Jamiroquai Ends North Coast With Pure Funkadelic Vibes

It was a night to remember. Music history in the making. And the grooviest send-off to summer that’s still got us moving. Jamiroquai’s triumphant return to Chicago capped the North Coast Music Festival with one epic dance party. Still basking in the glow from their dazzling Coachella debut—their first show in the U.S. since 2005—the British jazz-funk band with frontman Jay Kay proved Jamiroquai reigns supreme with soul-infused music for all generations.

Jamiroquai’s electrifying performance was a big win for the three-day music festival, drawing perhaps the most diverse crowd of Attendees to come along in this festival’s nine years. Gen X and Y danced to the funky rhythms with Boomers and kids in tow. This was a moment for humankind to come together and celebrate. Even Mother Nature cooperated. After lightning in the area forced evacuations in Union Park during the first two nights of performances, North Coast Music Festival organizers invited Friday and Saturday single ticketholders to return Sunday. And they did.

The crowd went wild when Kay took the stage, donning a hi-tech headpiece that changed color as he danced his way through the band’s groovy takeover of Summer’s Last Stand.

Making good on his promise—“It’s been a long time. It’s great to see you again. We’ll catch up from where we were.”—an enchanting Kay churned out Jamiroquai hits like “Cosmic Girl” and “Space Cowboy” and mixed it up with the new, including “Shake It On” from 2017’s Automation, the band’s eighth studio album that explores the impact of technology on human interaction.

Afro-Latin infused “Use the Force” from Traveling Without Moving incited a dance party in the park, and offered a showcase for just how tight the band’s music-making geniuses are, with the commanding Kay leading the way. Kay reminded us that Jamiroquai makes much more than great dance music. A rousing rendition of “(Don’t) Give Hate a Chance” from 2005’s Dynamite left the crowd cheering for love and peace.

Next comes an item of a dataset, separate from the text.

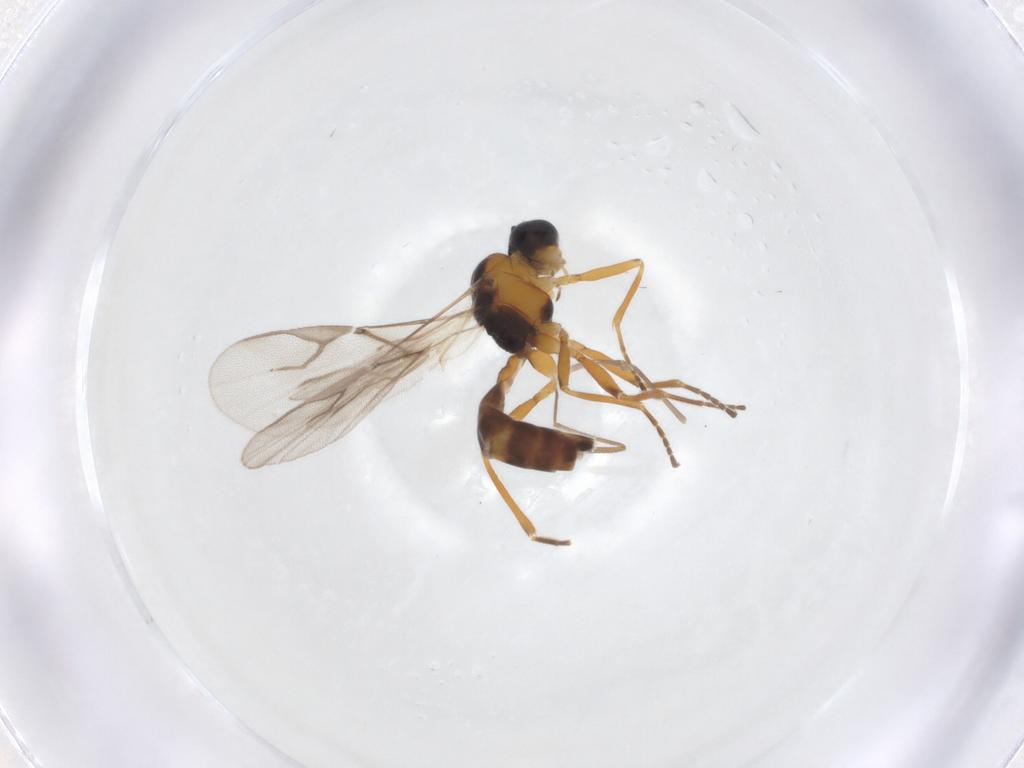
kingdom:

Nearing the hour mark into the 90-minute set allowed by park regulations, Kay was non-stop. “I’m more of a two-hour-and-ten-minute guy—I’m just getting warmed up!”—and continued to heat up the summer night with out-of-this-world instrumentals and soul-stirring messages. Jamiroquai left us dancing with an epic finale of “Canned Heat” with the enough spark to warm us all year.

Kay thanked Chicago. But the real thank you goes to Kay and Jamiroquai. Sure, it’s been awhile since we’ve seen them perform live in the U.S. But they’ve been with us all along. They’ll be around for the next generation. And beyond.